Par le dialogue réel, les permanentes de la ressource s’inscrivent dans un rapport non hiérarchisé avec la personne et l’accompagnent dans un processus qui favorise « le mouvement d’appropriation de l’acte » (Mendel, 1992 ; Parazelli et Ruelland, 2017) ; acte qui, par ailleurs, émane du choix conscient et délibéré de la personne. Un changement de posture se réalise. En effet, E6 s’attendait à ce qu’on lui donne ou demande de faire quelque chose. Or, au lieu de lui présenter une offre de services en santé mentale, on s’intéresse à ce qu’il aimerait voir, aux idées qu’il pourrait offrir pour améliorer ce qui est en place au Rivage. Il est mis devant le fait que dans cette ressource, il détient un pouvoir, il détient « les rênes » et il peut poser une action pour, avec les autres acteurs, orienter la ressource et participer de manière active aux projets de celle- ci. Le Rivage crée des espaces où ont lieu des pratiques de rupture des représentations et des

pratiques de reconnaissance des identités plurielles des personnes. Ces pratiques sont inhérentes à l’actepouvoir. L’actepouvoir, devient un moteur, un acte émancipatoire ancrant la personne dans une identité plus affirmée d’elle-même et dans le développement et l’actualisation de ses capacités.
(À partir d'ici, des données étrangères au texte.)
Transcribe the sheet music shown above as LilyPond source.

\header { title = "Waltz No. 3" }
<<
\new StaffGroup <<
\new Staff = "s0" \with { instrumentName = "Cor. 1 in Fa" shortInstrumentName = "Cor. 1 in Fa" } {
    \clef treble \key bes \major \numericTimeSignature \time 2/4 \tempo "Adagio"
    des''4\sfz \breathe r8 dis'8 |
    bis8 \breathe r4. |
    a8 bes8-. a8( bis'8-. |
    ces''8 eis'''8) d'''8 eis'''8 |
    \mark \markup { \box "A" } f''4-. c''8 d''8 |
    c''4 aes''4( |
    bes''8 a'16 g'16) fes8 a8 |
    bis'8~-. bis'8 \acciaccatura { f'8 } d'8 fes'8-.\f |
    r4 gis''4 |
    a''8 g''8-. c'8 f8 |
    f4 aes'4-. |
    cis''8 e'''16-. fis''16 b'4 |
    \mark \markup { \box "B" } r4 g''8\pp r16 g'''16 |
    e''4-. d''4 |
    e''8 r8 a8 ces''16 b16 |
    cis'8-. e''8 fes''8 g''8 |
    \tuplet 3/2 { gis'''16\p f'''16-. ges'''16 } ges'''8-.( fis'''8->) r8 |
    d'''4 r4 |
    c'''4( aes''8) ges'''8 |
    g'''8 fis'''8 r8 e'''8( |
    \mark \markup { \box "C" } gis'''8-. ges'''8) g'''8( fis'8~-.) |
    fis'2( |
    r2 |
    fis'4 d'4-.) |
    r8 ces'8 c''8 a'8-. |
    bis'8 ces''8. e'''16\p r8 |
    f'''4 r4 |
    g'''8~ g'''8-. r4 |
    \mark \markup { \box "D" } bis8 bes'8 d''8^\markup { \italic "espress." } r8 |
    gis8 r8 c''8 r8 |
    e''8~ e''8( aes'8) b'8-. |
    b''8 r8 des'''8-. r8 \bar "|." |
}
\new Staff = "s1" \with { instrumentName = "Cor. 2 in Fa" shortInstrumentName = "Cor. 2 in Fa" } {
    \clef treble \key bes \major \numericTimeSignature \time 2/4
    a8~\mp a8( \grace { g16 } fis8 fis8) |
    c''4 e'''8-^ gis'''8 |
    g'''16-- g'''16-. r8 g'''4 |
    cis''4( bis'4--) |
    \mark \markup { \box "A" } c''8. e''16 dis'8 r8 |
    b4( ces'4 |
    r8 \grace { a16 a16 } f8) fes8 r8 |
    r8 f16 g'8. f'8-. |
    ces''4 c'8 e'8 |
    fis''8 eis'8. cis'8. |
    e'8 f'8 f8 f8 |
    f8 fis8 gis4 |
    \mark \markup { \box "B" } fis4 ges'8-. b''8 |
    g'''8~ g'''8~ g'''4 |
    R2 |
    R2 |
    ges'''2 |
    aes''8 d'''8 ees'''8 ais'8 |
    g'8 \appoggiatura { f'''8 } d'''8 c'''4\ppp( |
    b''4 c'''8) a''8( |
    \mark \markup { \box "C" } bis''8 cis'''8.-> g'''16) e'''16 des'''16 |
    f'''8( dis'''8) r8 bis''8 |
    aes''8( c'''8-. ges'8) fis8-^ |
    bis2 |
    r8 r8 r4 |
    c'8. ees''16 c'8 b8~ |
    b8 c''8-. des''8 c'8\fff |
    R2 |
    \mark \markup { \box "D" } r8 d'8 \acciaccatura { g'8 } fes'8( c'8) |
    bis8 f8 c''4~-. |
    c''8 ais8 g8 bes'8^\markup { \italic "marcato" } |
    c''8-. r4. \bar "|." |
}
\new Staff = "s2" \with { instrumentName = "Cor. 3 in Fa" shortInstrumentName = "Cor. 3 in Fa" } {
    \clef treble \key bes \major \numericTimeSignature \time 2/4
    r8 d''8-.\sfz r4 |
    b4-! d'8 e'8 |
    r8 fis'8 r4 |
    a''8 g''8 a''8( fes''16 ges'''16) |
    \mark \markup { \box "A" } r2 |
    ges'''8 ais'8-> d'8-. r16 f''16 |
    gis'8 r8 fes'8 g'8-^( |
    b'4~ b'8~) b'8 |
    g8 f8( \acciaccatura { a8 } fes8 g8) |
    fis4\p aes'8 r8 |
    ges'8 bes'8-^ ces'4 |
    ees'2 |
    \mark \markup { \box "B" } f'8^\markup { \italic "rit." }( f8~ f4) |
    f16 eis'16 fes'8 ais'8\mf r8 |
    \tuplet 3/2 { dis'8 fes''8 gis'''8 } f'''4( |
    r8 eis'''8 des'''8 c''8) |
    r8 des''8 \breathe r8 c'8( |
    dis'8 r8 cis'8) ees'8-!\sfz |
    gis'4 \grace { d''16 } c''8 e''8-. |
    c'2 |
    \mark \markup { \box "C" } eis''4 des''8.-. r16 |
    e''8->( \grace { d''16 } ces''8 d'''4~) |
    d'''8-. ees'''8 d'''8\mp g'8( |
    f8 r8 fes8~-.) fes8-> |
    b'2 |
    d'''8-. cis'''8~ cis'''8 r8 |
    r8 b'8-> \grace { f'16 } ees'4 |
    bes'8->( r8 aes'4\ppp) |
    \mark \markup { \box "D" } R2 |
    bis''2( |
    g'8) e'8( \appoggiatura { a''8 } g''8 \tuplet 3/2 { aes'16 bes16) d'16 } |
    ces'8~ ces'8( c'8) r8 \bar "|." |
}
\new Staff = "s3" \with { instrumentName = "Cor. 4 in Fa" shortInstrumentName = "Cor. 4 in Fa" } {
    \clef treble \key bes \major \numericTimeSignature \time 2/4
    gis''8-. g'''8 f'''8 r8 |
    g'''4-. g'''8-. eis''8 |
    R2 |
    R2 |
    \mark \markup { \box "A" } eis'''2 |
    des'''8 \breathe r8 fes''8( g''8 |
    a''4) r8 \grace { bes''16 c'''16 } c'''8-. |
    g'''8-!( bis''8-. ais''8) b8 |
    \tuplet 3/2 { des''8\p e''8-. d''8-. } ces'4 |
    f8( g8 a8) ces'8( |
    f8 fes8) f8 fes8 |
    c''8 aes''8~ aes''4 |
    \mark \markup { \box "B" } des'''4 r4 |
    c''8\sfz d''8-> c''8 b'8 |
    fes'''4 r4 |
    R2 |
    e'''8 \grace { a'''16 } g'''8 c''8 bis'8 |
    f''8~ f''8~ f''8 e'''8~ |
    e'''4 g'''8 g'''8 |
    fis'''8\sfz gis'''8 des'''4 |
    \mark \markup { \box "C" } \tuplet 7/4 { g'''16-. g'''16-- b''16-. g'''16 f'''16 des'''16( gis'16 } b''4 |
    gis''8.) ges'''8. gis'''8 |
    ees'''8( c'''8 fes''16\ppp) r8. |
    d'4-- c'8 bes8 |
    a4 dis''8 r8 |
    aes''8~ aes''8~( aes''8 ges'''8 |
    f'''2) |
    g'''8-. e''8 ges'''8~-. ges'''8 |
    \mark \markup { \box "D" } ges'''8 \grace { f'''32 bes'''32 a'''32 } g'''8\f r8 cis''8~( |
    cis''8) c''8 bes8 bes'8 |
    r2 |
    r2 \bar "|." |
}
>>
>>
En somme, nous voyons que Le Rivage invite les personnes avec une problématique de santé mentale à s’extirper de la marginalisation et des catégorisations auxquelles elles sont reléguées et à se défaire de l’identité de victimes à reconstruire ou celle d’individus déviants à contenir. Chemin faisant, la honte de soi fait place à une dignité retrouvée ; une reconnaissance de soi- même et de sa capacité d’affirmation identitaire de nouveaux rôles connotés positivement.